A tripped breaker is when the breaker turns off, preventing electricity from flowing through that circuit. Breakers trip to prevent damage to your electrical system. It can happen if too much electricity flows through the circuit (power surge) or if the wrong wires touch (short circuit).
If you lose power in a certain part of your home, check your panel. Ideally, breakers are labeled according to which circuit it controls, such as “kitchen,” “downstairs bathroom,” or “washer and dryer.”
If they aren’t labeled, look for a breaker that looks like it isn’t all the way to the left or right, in line with the others. Usually, you just need to flip the breaker off and on again. If it continues to trip, call in an electrician.
Your outlets, fixtures, and switches
The different rooms of your home have outlets, fixtures, and switches. When you plug an appliance into an outlet or screw a lightbulb into a fixture, the circuit is connected, allowing electricity to flow through the appliance. When you shut a light switch off, it breaks the circuit to the fixture, and the light goes out.
If the electricity goes out
When your electrical system is working well, power flows through your home without interruption.

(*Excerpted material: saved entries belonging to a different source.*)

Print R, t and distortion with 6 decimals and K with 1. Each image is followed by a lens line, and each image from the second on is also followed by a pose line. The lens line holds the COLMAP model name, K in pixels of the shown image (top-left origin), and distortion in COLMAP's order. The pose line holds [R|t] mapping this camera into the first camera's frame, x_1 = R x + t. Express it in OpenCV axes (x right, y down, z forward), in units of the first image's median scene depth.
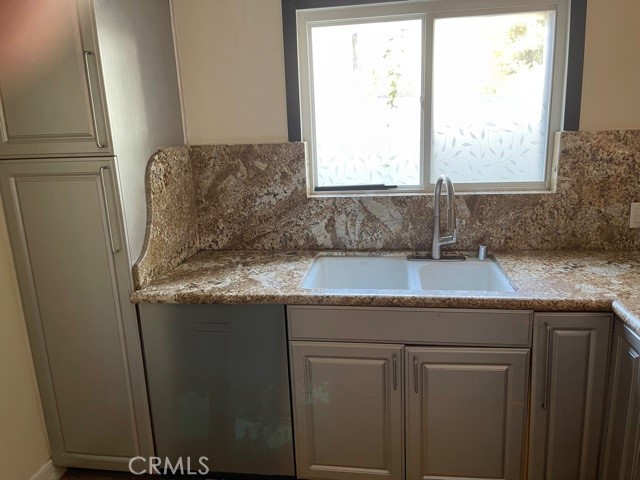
lens RADIAL K [[480.3, 0, 321.2], [0, 480.3, 239.2], [0, 0, 1]] dist [0.083148, -0.103664]
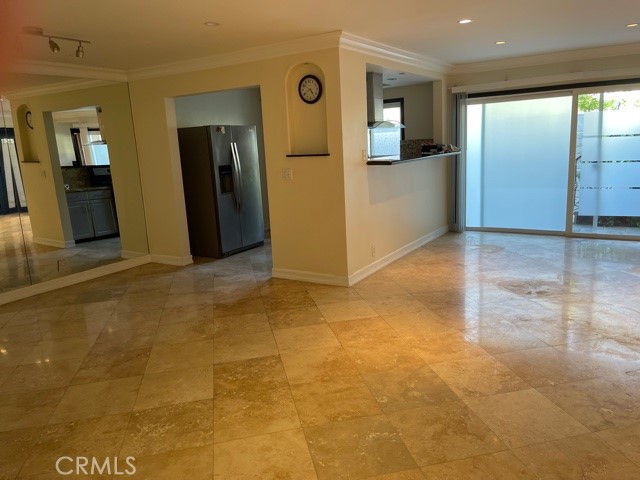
lens RADIAL K [[480.3, 0, 321.2], [0, 480.3, 239.2], [0, 0, 1]] dist [0.083148, -0.103664]
pose [[0.916079, 0.073251, -0.394250, 1.365350], [-0.079169, 0.996860, 0.001257, 0.532081], [0.393105, 0.030061, 0.919002, -2.403416]]
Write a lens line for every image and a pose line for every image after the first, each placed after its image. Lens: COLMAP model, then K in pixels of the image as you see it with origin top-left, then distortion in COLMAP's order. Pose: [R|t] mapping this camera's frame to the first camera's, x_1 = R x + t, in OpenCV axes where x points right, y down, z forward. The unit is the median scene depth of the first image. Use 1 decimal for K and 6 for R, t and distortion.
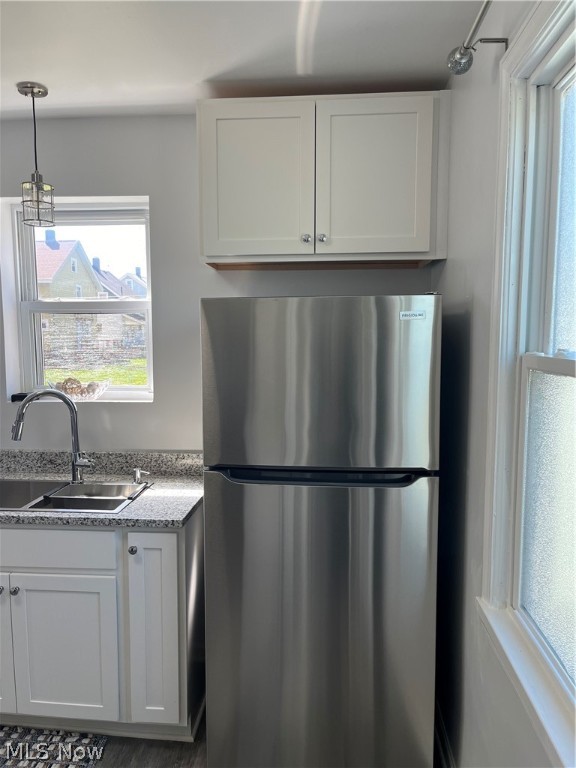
lens RADIAL K [[579.2, 0, 281.9], [0, 579.2, 394.0], [0, 0, 1]] dist [0.062229, -0.087721]
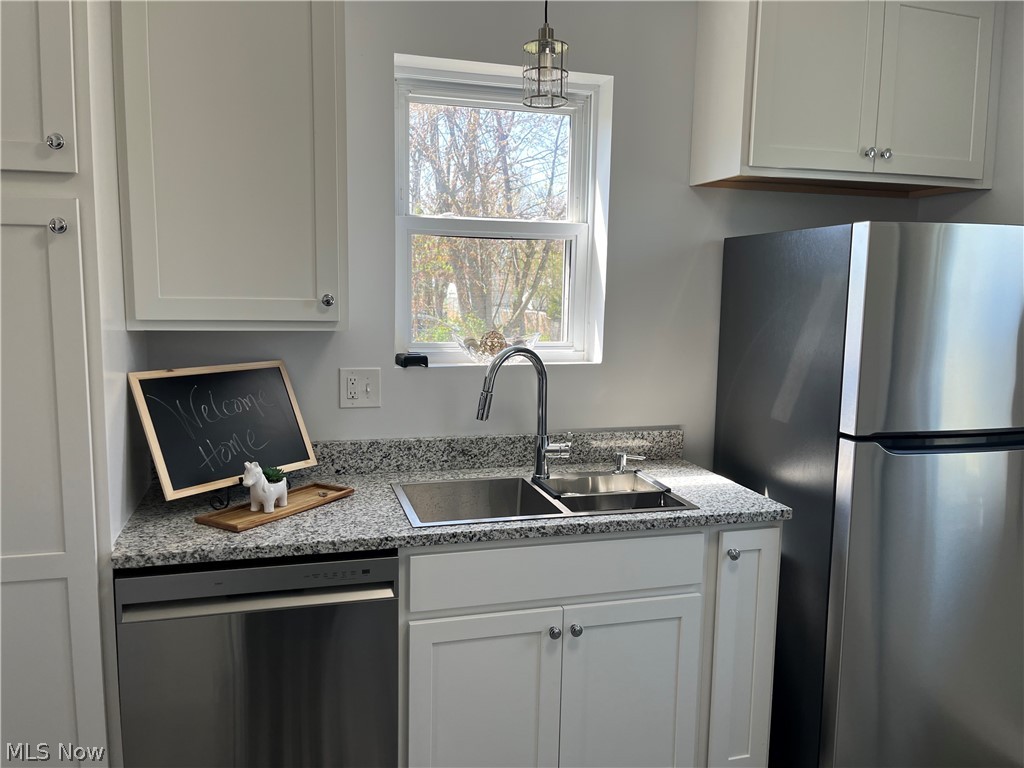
lens RADIAL K [[772.2, 0, 511.7], [0, 772.2, 386.6], [0, 0, 1]] dist [0.062229, -0.087721]
pose [[0.933615, -0.029131, 0.357091, -0.794485], [0.019493, 0.999343, 0.030561, 0.013720], [-0.357747, -0.021572, 0.933569, 0.155733]]
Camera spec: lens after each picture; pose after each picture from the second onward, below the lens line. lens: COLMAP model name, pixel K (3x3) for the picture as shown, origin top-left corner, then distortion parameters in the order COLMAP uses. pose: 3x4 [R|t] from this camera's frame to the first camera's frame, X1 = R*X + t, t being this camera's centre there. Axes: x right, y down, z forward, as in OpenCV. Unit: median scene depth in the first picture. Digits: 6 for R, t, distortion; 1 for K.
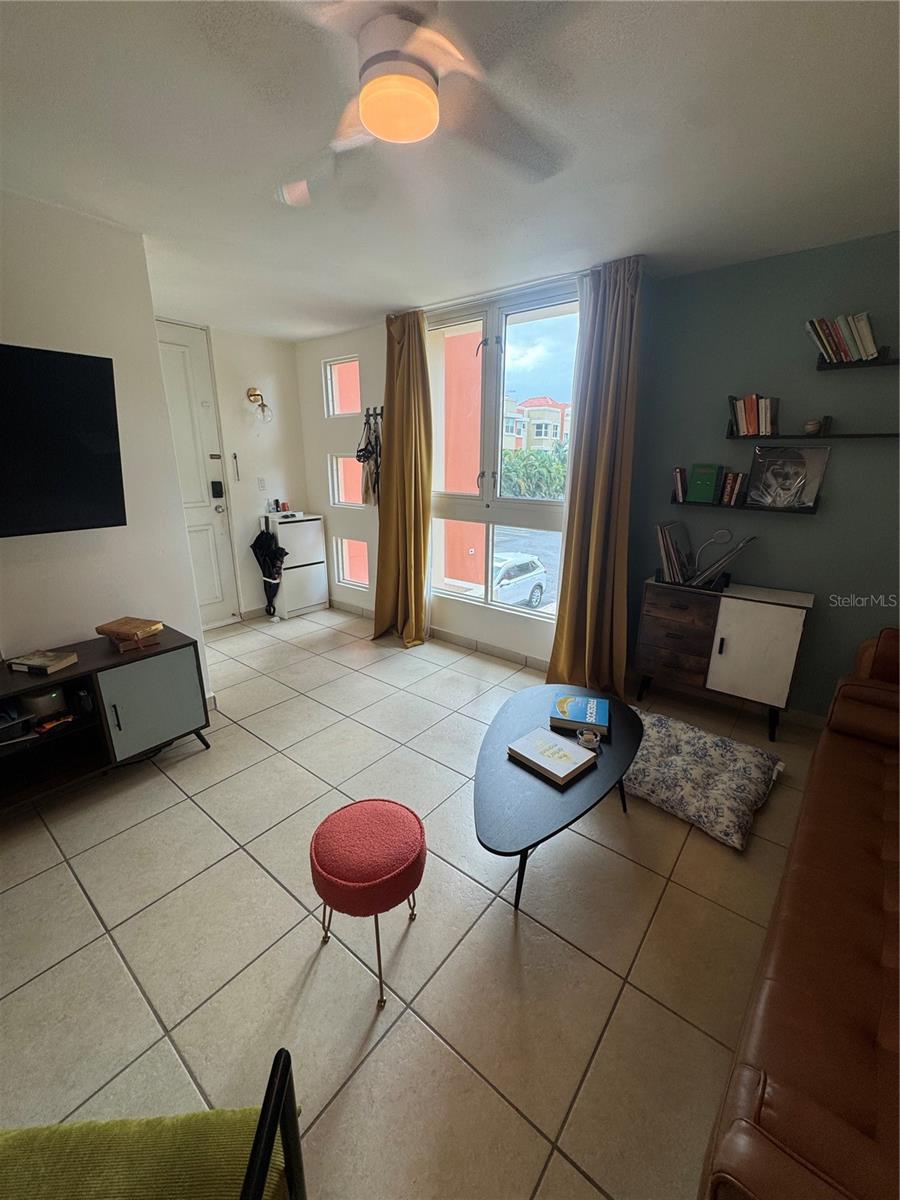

In the case of an outage, the first place to look is your electrical panel for a tripped breaker. If none of your breakers are tripped, or one breaker trips over and over again, you may have a larger problem with your system.
Burn marks, sparks, or bad smells near your panel, switches, or outlets, can also indicate an issue. If you notice any of these issues, call in a pro to take a look. Electricity can pose fire hazards, and it’s always better to be safe.